Le gouvernement guyanais a salué la décision de la Cour de justice des Caraïbes (CCJ), une étape importante qui ouvre la voie à la reprise des procédures d’extradition vers les États-Unis impliquant les hommes d’affaires Azruddin Mohamed et son père, Nazar Mohamed, devant les tribunaux de première instance de Georgetown.

« Bien sûr, nous saluons la décision du CCJ », a exprimé mardi le procureur général Anil Nandlall lors de son émission « Issues in the News ».

« Les sept juges qui composent ce tribunal ont siégé dans cette affaire et tous les sept ont rejeté les arguments des appelants et ont confirmé les arguments du procureur général et les arguments présentés au nom du ministre Oneidge Walrond », a-t-il affirmé.

La procédure d’extradition a été temporairement suspendue pendant environ cinq mois en attendant l’issue de l’appel devant la CCJ. Suite à la décision du tribunal régional du 29 juillet, la magistrate en chef Judy Latchman a programmé les audiences de l’affaire les 3, 4, 7, 8, 9 et 10 septembre.

Rappelant que Mohamed avait un jour fait remarquer qu’il avait dû traverser la mer des Caraïbes pour obtenir justice, Nandlall a affirmé que « Eh bien, il a obtenu justice. J’espère qu’il est satisfait de la justice qu’il a obtenue ».

« Rappelez-vous qu’ils attaquaient le système juridique du Guyana. Ils attaquaient les tribunaux du Guyana. Ils disaient que les procédures d’extradition étaient d’inspiration et instituées politiquement, qu’ils étaient politiquement influencés… Ils ont fait toutes ces remarques, toutes ces allégations dans le domaine public… J’espère donc que les appelants sont satisfaits d’avoir obtenu la justice qu’ils recherchaient », a exprimé Nandlall.

En mars dernier, les Mohamed ont contacté le CCJ, demandant une autorisation spéciale pour faire appel des décisions de la Haute Cour et de la Cour d’appel de Guyane – qui avaient toutes deux rejeté les procédures judiciaires visant à suspendre leur extradition vers les États-Unis, où ils sont inculpés de fraude postale, de fraude électronique et de blanchiment d’argent.

L’appel visait à contester certains aspects de la procédure d’extradition engagée contre le père et le fils. Le CCJ avait décidé d’entendre la demande d’autorisation spéciale et l’appel au fond en même temps lors de la session du 21 avril.

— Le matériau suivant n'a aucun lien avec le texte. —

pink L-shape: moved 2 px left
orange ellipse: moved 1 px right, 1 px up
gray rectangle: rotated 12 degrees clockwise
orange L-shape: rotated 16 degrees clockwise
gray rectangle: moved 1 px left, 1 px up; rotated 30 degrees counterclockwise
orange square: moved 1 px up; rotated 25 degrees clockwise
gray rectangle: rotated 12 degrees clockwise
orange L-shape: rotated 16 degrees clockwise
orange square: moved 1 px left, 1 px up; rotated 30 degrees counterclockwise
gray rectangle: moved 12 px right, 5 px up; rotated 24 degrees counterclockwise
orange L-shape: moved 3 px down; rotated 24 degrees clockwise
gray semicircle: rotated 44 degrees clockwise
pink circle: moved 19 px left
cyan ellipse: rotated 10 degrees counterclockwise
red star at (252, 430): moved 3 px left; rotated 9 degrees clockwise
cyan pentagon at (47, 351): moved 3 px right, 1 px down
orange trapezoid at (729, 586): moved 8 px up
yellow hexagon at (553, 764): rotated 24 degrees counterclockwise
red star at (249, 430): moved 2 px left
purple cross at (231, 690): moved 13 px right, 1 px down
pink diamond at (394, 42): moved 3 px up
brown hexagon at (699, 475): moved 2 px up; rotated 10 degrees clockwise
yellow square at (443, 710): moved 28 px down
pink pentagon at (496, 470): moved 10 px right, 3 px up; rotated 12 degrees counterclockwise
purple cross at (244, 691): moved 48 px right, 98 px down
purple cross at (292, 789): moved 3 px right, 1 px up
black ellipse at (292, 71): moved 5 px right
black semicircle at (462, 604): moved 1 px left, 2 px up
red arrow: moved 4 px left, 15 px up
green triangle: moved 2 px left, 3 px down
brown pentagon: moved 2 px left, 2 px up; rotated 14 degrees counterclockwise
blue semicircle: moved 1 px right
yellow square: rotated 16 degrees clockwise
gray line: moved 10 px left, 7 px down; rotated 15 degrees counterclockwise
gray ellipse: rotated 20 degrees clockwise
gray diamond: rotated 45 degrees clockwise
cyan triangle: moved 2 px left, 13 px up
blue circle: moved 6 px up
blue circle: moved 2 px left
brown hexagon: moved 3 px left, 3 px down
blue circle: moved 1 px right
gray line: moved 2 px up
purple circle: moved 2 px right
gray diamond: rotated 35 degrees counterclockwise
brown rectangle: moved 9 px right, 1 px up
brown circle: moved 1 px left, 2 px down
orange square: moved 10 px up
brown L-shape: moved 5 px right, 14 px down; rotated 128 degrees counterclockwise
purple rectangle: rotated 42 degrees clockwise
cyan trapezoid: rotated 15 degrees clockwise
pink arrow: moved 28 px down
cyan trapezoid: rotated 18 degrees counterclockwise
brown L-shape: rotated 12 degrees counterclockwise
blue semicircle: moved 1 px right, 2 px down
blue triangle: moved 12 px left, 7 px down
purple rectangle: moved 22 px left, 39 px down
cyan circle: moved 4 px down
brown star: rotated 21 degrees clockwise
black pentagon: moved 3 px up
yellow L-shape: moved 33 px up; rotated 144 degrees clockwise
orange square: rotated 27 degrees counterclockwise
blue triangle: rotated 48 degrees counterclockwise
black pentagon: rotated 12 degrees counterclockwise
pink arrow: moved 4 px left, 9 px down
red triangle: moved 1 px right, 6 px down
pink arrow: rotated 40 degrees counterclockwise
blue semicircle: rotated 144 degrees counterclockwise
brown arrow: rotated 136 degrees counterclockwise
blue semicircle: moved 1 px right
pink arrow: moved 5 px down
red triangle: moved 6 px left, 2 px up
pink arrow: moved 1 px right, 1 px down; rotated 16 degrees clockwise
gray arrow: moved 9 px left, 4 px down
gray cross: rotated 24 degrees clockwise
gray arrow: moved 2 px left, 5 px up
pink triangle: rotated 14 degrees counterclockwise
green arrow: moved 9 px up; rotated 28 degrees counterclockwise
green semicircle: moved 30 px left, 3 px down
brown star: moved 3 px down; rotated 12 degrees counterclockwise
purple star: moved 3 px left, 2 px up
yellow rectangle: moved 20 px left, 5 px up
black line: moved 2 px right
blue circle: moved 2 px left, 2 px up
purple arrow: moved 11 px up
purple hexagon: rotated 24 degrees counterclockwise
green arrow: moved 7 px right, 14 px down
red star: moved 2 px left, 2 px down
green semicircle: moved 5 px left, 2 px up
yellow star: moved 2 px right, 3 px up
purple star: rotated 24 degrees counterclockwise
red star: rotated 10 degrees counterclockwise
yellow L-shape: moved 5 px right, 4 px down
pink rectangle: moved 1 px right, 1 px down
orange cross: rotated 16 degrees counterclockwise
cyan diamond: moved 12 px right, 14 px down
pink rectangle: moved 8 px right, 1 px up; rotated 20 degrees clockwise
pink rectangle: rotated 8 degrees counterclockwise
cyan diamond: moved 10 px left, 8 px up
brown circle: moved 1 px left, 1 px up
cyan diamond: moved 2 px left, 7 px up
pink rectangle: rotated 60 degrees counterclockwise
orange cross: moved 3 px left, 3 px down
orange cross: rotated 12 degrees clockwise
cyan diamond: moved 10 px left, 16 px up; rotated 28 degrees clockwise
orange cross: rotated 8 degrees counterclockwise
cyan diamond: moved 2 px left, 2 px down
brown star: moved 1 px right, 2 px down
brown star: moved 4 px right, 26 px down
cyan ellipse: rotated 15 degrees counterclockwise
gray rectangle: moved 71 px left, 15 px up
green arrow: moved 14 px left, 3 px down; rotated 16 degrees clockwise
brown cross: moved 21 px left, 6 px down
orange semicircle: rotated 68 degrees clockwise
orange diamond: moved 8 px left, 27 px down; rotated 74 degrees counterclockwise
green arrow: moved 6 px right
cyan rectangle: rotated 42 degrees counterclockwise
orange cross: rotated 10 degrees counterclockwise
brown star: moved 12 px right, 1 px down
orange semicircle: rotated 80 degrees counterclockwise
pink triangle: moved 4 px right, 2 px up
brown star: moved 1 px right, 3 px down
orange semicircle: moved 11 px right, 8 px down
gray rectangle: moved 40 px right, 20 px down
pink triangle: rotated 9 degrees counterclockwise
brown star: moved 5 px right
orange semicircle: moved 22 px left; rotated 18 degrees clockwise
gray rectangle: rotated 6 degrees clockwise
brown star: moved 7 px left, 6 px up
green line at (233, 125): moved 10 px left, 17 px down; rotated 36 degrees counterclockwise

Au cours de cette audience, les Mohamed avaient déclaré au CCJ qu’ils n’étaient pas opposés à l’extradition elle-même, mais demandaient au tribunal d’annuler l’« autorisation de poursuivre » (ATP) délivrée en vertu de la loi sur les délinquants fugitifs du Guyana par le ministre de l’Intérieur, Oneidge Walrond, arguant que la décision du ministre était juridiquement viciée et politiquement biaisée.

La défense avait souligné que la rapidité avec laquelle l’ATP était délivrée, peu de temps après la réception de la demande, créait une apparence d’approbation prédéterminée et soulevait des questions sur l’équité dès le début du processus.

Mais Nandlall ainsi que l’avocat principal Douglas Mendes, représentant le gouvernement du Guyana, ont défendu la délivrance de l’ATP, affirmant que le rôle du ministre à ce stade est administratif et non juridictionnel. Il a rejeté l’idée selon laquelle le moment choisi pour la décision indiquait un parti pris, affirmant au contraire que tout retard aurait également pu être critiqué comme une inaction.

Dans son arrêt, la CCJ a rejeté à l’unanimité l’appel interjeté par les Mohamed.